What Artistic Research Taught Me About Helping People Heal

.

Mike O'Connor

6/17/20253 min read

People often ask what a PhD in artistic research actually gives you. For me, the answer is clear: it trained me to think differently, to follow intuition with rigor, and to treat embodied experience not as a side note to intellect, but as its equal. Artistic research doesn’t just ask questions — it moves with them. It allows knowledge to be felt, drawn, sensed, or spoken through the body. In this way, it aligns deeply with healing. Because healing is rarely linear. And neither is learning, sensing, or becoming.

Embodied Meaning Is Real Meaning

I remember reading philosopher Mark Johnson, who wrote:“The obvious fact that we usually cannot put into words what we have experienced in our encounter with an artwork does not make the embodied, perceptual meaning any less a type of meaning.”

That sentence stayed with me. It gave language to what many of us already know: that embodied sense is knowledge — and that we gain knowledge through movement, not just about it.

At a psychology conference years ago, I heard cognitive linguist George Lakoff speak about how certain words carry meaning through the shape and movement of the mouth. As he laid out the science, I realized I had arrived at a similar insight — not through linguistic analysis, but through practice. I was exploring how the sound of voice can be translated into shape in the body, how dancers interpret pitch and vocal qualities not as data but as gesture. Lakoff and I came to the same knowledge, but by different means. For me, that confirmed the value of artistic research: its ability to produce knowledge by doing — not only by observing.

Dancers making meaning
Dancers making meaning

Listening to the Body as Material

As theorist Henk Borgdorff writes, artistic research begins when art becomes a means of investigation — when creative processes are designed to expand understanding. For me, this isn’t abstract theory. It’s the foundation of my approach to working with people.

When someone comes to a retreat or private session, I’m not there to analyze from a distance. I’m there to enter a process of inquiry together. I’ve learned to trust that the body contains knowledge we haven’t fully met yet — and that meaning might surface as a movement, a metaphor, or a felt shift in awareness.
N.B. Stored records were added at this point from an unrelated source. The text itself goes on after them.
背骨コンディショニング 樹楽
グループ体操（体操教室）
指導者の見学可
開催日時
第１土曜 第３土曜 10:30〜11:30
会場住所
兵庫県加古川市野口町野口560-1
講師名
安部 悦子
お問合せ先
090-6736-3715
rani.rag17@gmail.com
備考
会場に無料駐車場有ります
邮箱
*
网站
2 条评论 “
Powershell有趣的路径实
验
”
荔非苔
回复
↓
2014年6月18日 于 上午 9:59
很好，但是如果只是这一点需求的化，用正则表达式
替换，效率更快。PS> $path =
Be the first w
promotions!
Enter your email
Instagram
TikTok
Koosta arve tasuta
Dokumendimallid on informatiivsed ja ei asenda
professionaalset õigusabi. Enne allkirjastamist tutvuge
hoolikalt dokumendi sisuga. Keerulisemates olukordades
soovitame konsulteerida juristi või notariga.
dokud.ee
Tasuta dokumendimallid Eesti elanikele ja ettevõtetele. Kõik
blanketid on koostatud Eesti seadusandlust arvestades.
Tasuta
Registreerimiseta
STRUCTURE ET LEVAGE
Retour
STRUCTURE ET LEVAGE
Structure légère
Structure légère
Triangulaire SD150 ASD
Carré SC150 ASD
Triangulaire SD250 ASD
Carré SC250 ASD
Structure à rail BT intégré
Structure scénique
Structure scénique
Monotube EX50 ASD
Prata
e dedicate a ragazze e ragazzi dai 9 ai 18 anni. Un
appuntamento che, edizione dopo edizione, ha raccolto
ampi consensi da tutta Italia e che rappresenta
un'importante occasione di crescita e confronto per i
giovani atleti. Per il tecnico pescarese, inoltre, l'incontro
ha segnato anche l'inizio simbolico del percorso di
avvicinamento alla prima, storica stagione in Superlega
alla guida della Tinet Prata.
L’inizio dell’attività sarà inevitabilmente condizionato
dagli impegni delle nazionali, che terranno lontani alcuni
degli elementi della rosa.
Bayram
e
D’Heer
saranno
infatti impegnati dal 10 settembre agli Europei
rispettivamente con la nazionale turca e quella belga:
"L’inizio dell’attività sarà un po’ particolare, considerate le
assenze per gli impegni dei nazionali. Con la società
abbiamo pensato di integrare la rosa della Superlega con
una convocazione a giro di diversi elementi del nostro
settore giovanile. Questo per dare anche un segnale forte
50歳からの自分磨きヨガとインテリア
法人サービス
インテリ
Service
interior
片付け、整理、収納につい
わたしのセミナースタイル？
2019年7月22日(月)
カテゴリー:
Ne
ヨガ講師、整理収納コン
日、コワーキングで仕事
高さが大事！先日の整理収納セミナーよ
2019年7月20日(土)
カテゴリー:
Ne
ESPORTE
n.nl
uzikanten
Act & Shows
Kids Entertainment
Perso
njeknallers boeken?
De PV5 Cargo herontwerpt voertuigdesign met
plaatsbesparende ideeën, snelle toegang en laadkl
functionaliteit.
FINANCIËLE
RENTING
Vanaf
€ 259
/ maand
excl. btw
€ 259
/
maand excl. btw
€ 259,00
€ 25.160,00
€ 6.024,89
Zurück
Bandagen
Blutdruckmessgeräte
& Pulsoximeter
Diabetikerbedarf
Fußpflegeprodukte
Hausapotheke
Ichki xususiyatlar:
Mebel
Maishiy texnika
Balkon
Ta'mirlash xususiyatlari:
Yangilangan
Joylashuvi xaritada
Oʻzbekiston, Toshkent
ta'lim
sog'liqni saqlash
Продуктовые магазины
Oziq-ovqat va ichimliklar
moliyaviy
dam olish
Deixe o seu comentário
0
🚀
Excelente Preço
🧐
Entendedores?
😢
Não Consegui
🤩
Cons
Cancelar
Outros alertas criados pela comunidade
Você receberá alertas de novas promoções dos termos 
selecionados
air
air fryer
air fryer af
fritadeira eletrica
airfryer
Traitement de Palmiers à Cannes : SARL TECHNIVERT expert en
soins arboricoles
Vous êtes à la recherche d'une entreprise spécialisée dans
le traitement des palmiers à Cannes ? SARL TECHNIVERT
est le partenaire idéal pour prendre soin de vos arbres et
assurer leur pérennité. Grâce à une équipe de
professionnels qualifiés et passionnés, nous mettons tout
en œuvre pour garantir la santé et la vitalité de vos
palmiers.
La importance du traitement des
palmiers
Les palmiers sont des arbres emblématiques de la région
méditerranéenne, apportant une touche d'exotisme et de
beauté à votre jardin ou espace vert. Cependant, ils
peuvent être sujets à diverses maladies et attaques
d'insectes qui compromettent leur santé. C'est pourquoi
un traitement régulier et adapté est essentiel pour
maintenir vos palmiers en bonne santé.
In somatic work, I listen to the body the same way I learned to listen to materials in artistic practice — with attention, patience, and curiosity. Just as a piece of clay or a line on paper can shape what’s possible, the body shapes and reshapes its own unfolding logic. This work isn’t about applying a method; it’s about staying responsive to what’s present.

The Body as Origami

Sometimes this work feels more like origami than therapy. We fold. We unfold. We hold tension and release. We notice the structure that formed us — and begin to reshape it.

In my doctoral work, I often returned to the image of the human body as origami: layered, shaped by interaction, full of embedded memory and structure. Our gestures are not random. They are folded traces — shaped by culture, experience, protection, expression. What I learned through artistic research is that those folds are not fixed. They can open. They can change shape.

And in that shaping, something like healing begins, when we can appreciate the folds that brought us to where we are now and see the new ways we can rearrange ourselves to create new structures for the present and future.

This is why bringing the body into the experience of therapy is so important. We cannot always think ourselves toward the ability to change. For the mind to change, it needs a new bodily experience first.